◆ Directions
**1)** In the text on identity-conditioned image generation, what image dimensions were used in the prototyping work?
**2)** Carry the text on identity-conditioned image generation forward from its final sentence.

◆ Document text
........

Since we do not know the distribution of the latent representation of the identities in their latent space, this need to be learned, and we use an auxiliary small generative model for this purpose.
As generative model, we employ an instance of the recent diffusion models [37,38] due to their remarkable sensitivity to conditioning, coupled with unbiased sampling capabilities and excellent expressiveness. Examples of generation of images conditioned on the individual identity are given in Figure 2.
The generative quality is not perfect, and can be probably improved. In particular, for this prototyping work, we used a low resolution version of the dataset, with images of dimension 64 × 32 (instead of the usual 128 × 64 ). The embedding space for identities has 32 dimensions. In spite of being so small, conditioning seems to work well, as exemplified in Figure 2.

........

(Entries listed in a dataset)
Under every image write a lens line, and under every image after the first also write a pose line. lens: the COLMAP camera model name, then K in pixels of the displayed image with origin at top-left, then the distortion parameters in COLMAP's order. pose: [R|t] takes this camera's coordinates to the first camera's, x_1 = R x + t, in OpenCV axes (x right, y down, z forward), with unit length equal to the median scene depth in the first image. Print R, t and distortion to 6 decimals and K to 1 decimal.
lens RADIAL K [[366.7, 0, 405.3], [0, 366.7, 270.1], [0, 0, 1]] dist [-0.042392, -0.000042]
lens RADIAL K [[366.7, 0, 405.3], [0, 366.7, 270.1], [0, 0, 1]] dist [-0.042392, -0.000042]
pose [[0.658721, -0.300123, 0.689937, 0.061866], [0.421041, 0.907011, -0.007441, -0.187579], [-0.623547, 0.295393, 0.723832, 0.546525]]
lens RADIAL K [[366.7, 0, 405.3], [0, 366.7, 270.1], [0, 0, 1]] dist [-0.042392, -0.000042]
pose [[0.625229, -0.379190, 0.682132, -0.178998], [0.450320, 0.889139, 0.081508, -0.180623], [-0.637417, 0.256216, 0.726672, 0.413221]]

........

◆ Task answers
**1)** The images had dimensions of 64 × 32.

**2)**
The results presented in this article are just a preliminary investigation in the direction described above. They are essentially intended as a proof-of-concept, testing the feasibility of the approach. The current performance, measured on standard benchmark like Market1051 is encouraging, even if below different state-of-the-art approaches.
The article is structured in the following way. In Section 2, we discuss Related Work. Section 3 is devoted to introduce the particular class of generative models that we use, namely Denoising Diffusion Models, and a specific subclass know as Implicit Models. The methodology is described in Section 4, where we address the inversion of the Generative network A detailed description of the Neural Networks is given in Section 5. Section 6 gives a short summary of our results. In Section 7, we explore the latent space of identities, considering the spatial organization of latent representations, and the meaning of the different factors of variation. Section 8 is devoted to ablation studies, and alternative solutions that have been tested and finally rejected. Concluding remarks and directions for future investigations are given in Section 9.

2. Related work

Generative techniques in the field of person re-identification have been mostly used for data augmentation and unsupervised domain adaptation (UDA). Almost all works make use of Generative Adversarial Networks, that only in recent years have been challenged by the emerging Diffusion models.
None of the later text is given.